Copy out every line of text in the records below without changing anything, and leave the pictures out of your answer.

- [Dataset excerpts]
## Start

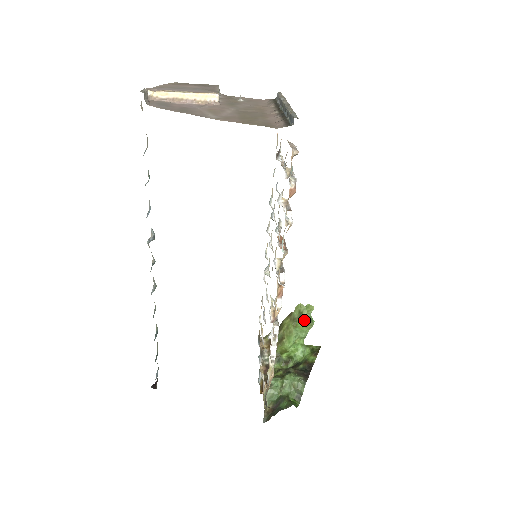
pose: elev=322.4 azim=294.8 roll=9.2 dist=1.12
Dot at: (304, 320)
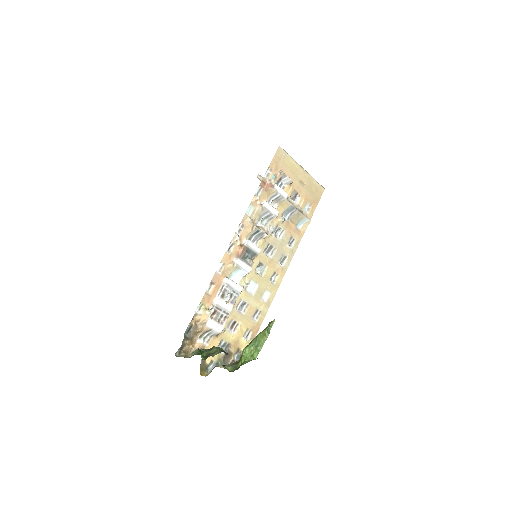
Dot at: (264, 329)
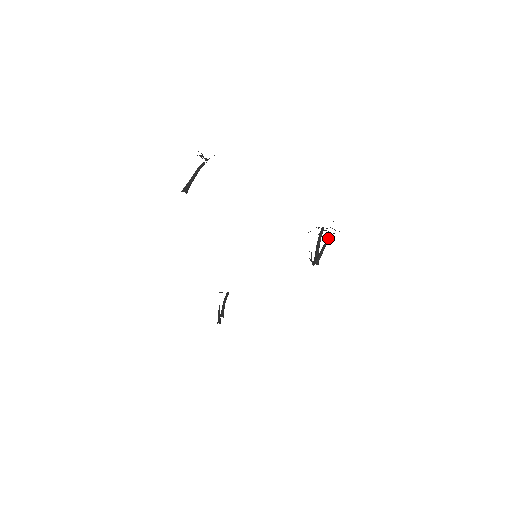
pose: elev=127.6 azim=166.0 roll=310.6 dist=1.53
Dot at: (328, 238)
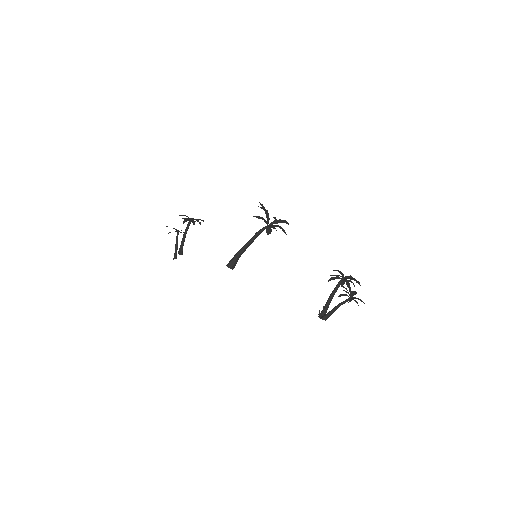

## End

- [Response to the task]
pose: elev=322.4 azim=294.8 roll=9.2 dist=1.12
Dot at: (304, 320)
Dot at: (264, 329)
pose: elev=127.6 azim=166.0 roll=310.6 dist=1.53
Dot at: (328, 238)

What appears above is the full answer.